Jimmy Carter: Plains Speaking
Sunday, December 31, 2000
The row of attached, two-story buildings, just down the road from the Plains, Ga., train depot, looks like a Hollywood set for an abandoned mining town.
The 100-year-old structure houses the town's commercial center: five stores, including a shuttered bait shop. Only two are open this Sunday afternoon. Out front, the dusty little main street is empty.
But a remarkable thing happened here. From the tiny wood-plank depot, Jimmy Carter launched a presidential campaign that embodied the most profound and treasured principle of the American Dream: that anyone can grow up to be president.
Sam Donaldson, Tom Brokaw and Robert Redford no longer visit Plains. But cars and buses filled with tourists from around the world still come. For many, it is a pilgrimage.
The entire town of about 600 souls, including Jimmy and Rosalynn Carter, is a National Historic Site. Carter's Sunday school class, open to all who come, has been a tourist attraction for years.
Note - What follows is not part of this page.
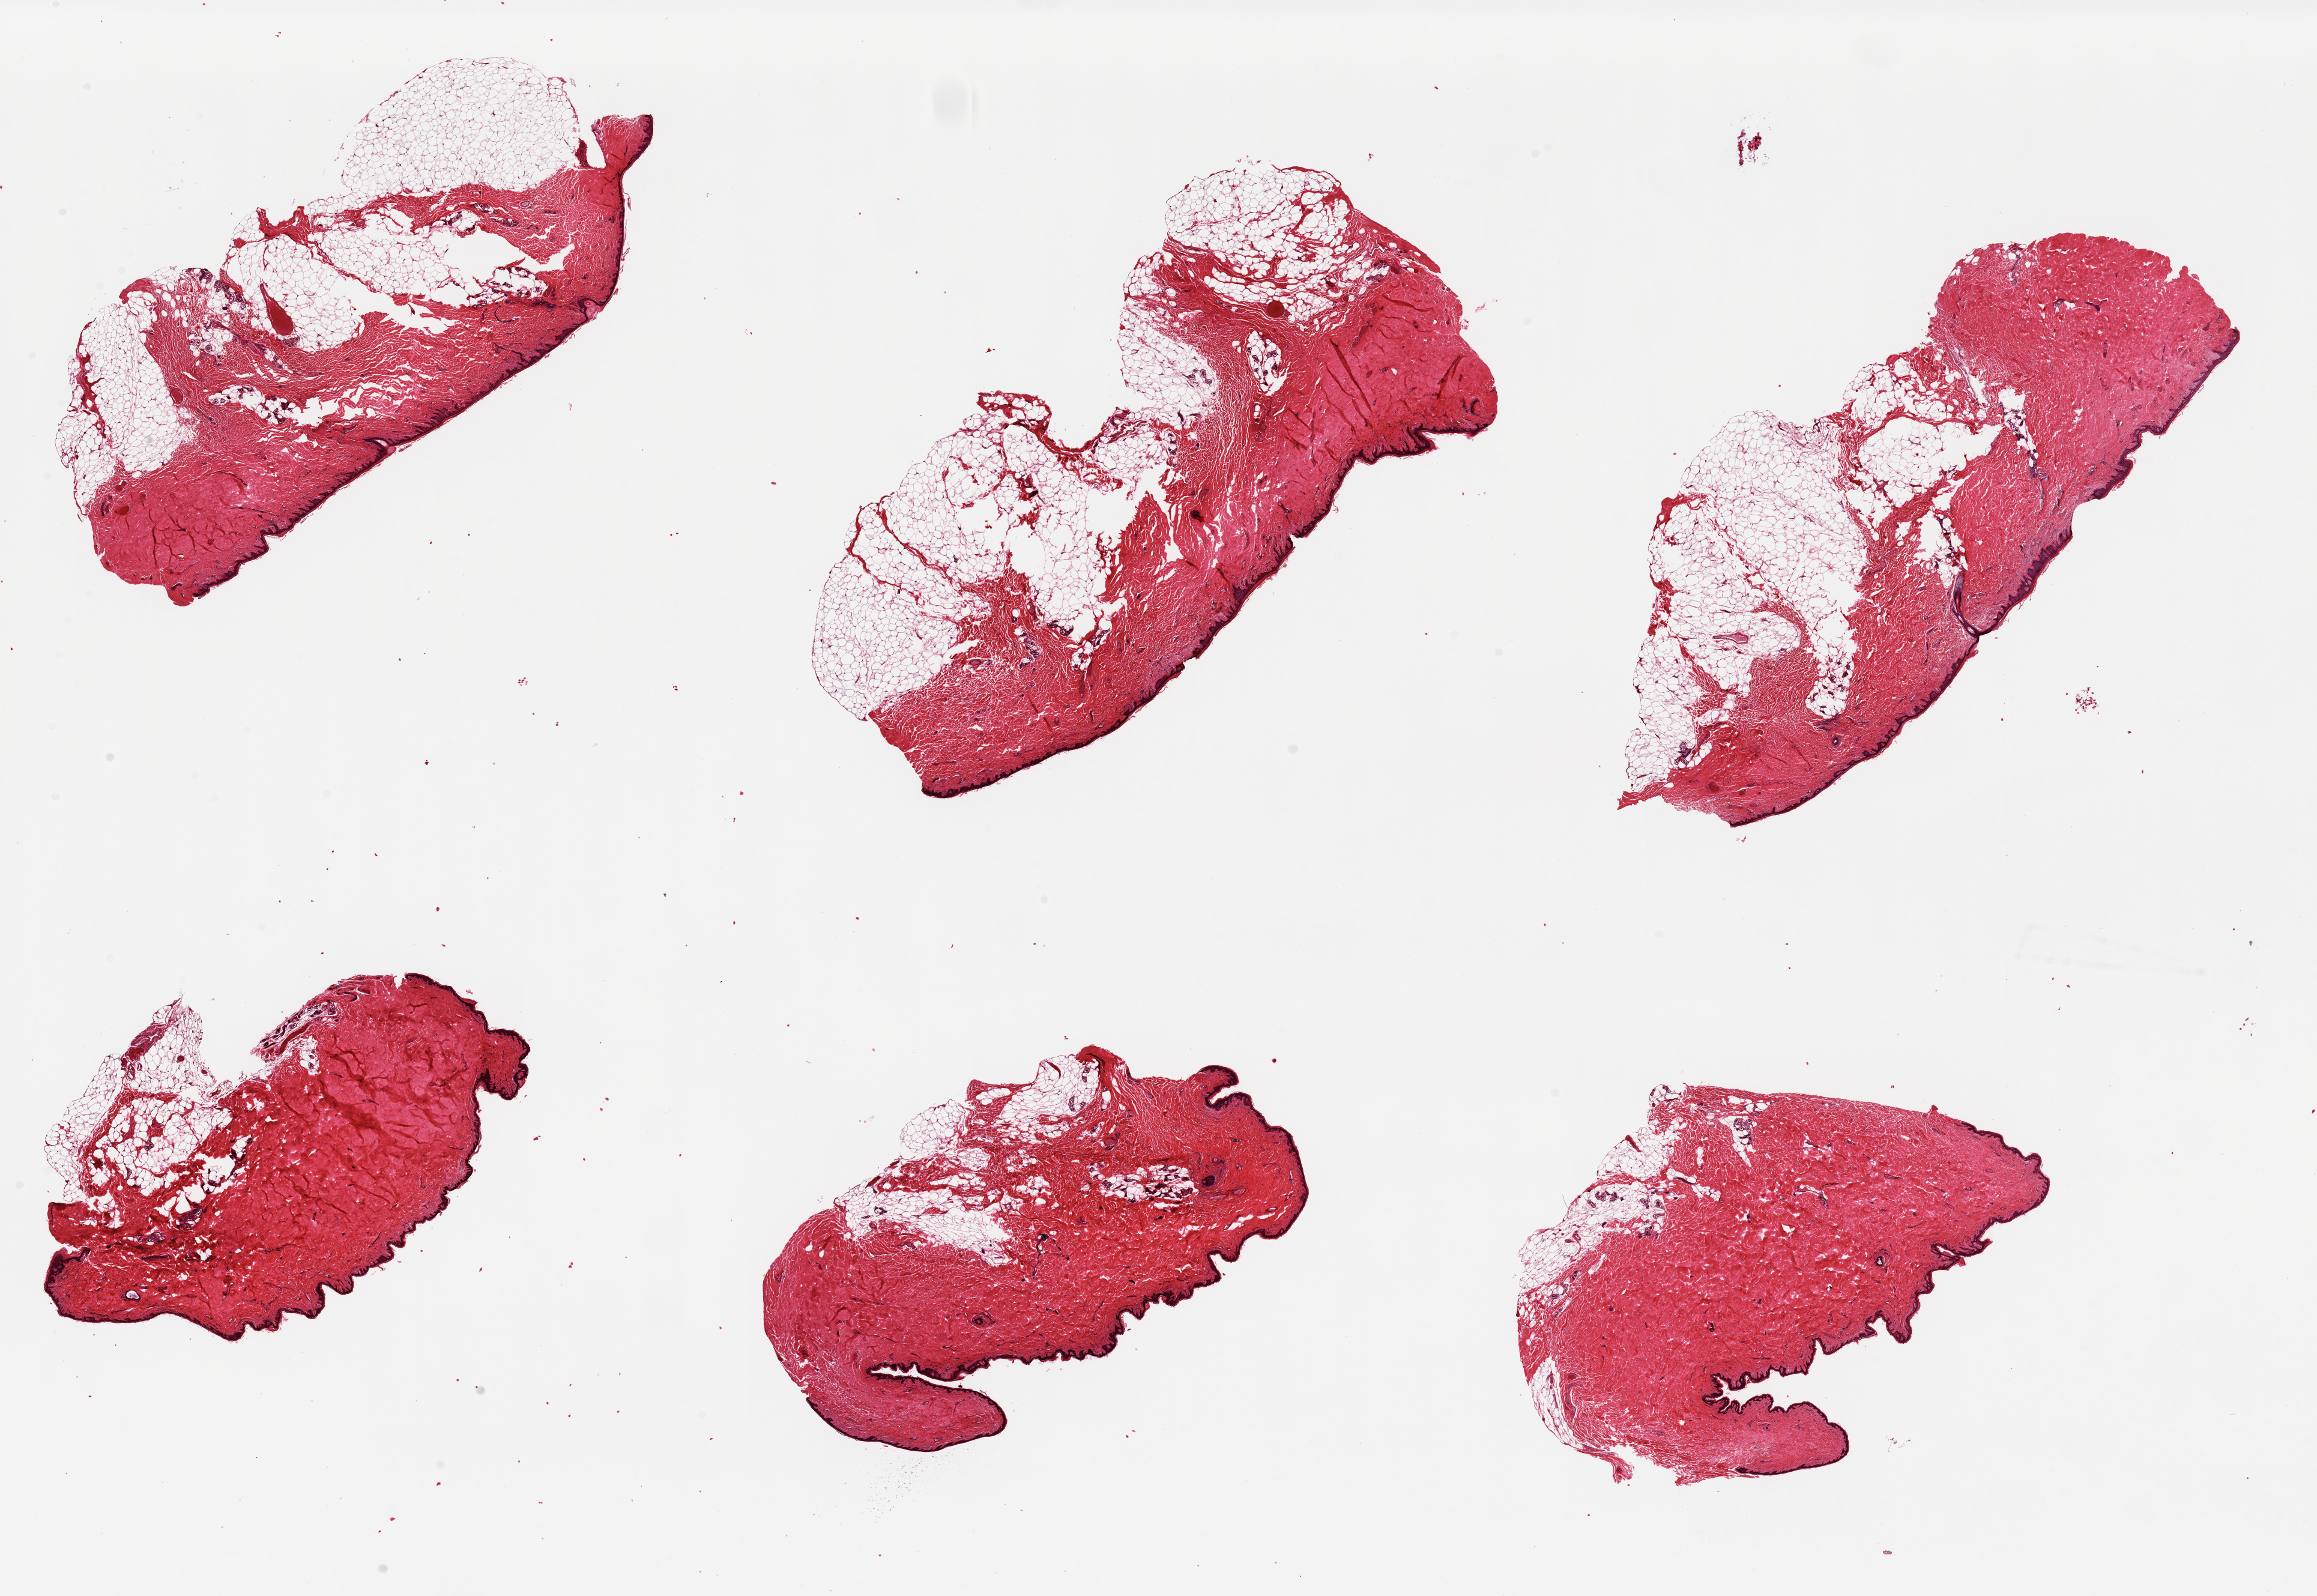
Digitized H&E-stained section — a low-resolution overview of the entire scanned area, about 30.5 x 21.0 mm (acquisition: 20x scan). PAXgene-fixed, paraffin-embedded tissue. Target tissue: skin of suprapubic region. Donor tissue sample.
Review note (as recorded): 6 pieces; all with excessive subcutaneous fat, up to 2.9mm thick.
And last month, the National Park Service added what it hopes will be another draw: the farm where Carter spent his boyhood years harvesting peanuts and shoeing mules alongside the black farm workers his father employed.
Carter's library in Atlanta tells the story of the 39th president's administration. The town of Plains and the nearby farm tell the story of the place that made the man.
The 31/2-hour drive from Atlanta to Jimmy Carter's home town is a reminder of how far Plains is from Washington, in more ways than one. Just a few miles from Atlanta, you hit a gigantic farmer's market. A short while later, the highway begins to ribbon past miles of rich red dirt and white puffs of cotton left behind by picking machines.
Since the only guest house in Plains is closed until March, I head to the nearest big town -- Americus, population 18,000. It's nearly dark when we hit, just outside the town, a gas station plastered from top to bottom with handwritten Bible verses, most of them about God's ability to heal.
The next morning, I drive the 10 miles to Plains and enter the sanctuary of Maranatha Baptist Church. It might seat 250 people, if they aren't too stout. Some weeks, 800 or more people come and spill into the aisles and fellowship hall, where Carter's class is carried live on video.
The simple sanctuary with avocado green carpeting, which could have come from a 1960s basement rec room, holds just over 100 people this Sunday, a week before Christmas.
Rosalynn Carter, in a simple red dress, is already in church talking with friends when Jimmy Carter, wearing cowboy boots, brown slacks and a sports coat, arrives. He asks people who are new to the church to raise their hands and tell where they are from. Most hands go up.
He points and people respond: We're from Oklahoma, Japan, Illinois, Russia, Maine, Oregon, Australia, Korea. Then Carter calls on my 8-year-old daughter, who says, "Washington, D.C."